Exact reproduction required: the lines below from the line with "on SMARX SOM?" to the line with "DESK-MX6-L (Software Development", both ends included, and no others.
============
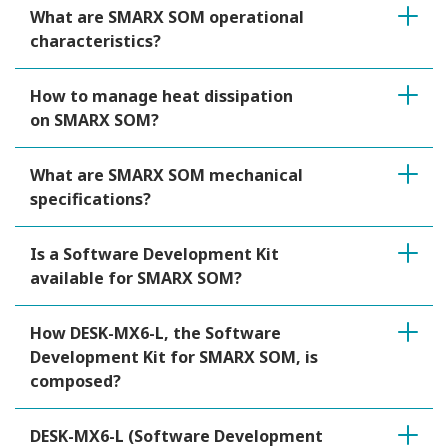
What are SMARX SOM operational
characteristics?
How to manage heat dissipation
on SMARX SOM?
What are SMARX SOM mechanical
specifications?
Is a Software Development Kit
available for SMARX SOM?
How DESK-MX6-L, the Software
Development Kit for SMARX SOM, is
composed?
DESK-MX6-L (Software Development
============
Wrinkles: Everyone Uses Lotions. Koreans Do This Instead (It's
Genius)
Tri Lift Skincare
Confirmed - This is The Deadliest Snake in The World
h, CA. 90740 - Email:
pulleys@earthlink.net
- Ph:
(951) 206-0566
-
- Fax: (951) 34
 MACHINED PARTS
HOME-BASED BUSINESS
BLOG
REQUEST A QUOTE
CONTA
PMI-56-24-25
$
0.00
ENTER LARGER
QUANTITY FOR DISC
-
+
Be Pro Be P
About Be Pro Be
============
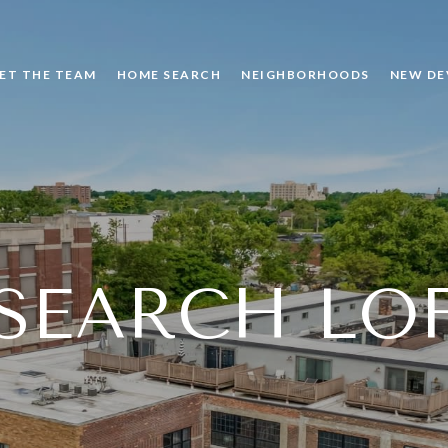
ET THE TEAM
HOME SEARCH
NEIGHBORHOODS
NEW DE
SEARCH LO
============
Task answer:
on SMARX SOM?
What are SMARX SOM mechanical
specifications?
Is a Software Development Kit
available for SMARX SOM?
How DESK-MX6-L, the Software
Development Kit for SMARX SOM, is
composed?
DESK-MX6-L (Software Development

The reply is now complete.